--- Assigned task ---
Gather all lines with "index" from the records.

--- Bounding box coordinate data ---
--- START ---

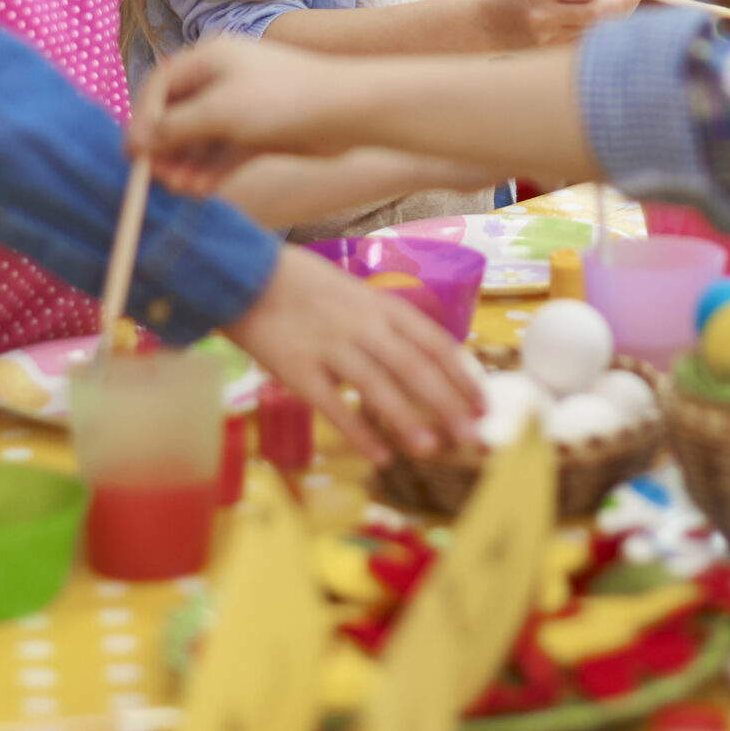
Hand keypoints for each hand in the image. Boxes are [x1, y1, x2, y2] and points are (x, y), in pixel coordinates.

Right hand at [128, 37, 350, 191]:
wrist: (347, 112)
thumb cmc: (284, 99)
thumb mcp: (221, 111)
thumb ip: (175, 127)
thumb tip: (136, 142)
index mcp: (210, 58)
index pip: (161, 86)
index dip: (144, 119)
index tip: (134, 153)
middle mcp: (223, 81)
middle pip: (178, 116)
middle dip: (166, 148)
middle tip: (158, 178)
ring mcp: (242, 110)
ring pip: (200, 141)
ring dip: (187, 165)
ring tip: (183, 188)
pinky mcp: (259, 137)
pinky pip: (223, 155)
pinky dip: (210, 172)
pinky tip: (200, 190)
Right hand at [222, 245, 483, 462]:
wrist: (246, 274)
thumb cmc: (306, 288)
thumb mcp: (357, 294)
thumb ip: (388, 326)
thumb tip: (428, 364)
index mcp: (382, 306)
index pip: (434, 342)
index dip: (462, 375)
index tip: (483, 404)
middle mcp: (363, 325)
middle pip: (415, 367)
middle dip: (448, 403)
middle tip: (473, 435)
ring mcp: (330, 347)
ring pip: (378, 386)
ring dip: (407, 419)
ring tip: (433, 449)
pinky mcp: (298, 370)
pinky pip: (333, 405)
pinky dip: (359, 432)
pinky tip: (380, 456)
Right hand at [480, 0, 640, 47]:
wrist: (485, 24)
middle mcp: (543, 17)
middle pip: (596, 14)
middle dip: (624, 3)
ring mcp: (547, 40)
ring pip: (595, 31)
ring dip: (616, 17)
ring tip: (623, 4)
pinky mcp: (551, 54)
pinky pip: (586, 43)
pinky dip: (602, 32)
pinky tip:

--- END ---

--- Answer box ---
index mcp: (210, 58)
index pip: (161, 86)
index dip: (144, 119)
index tip: (134, 153)
index mcp: (382, 306)
index pip: (434, 342)
index dip: (462, 375)
index tip: (483, 404)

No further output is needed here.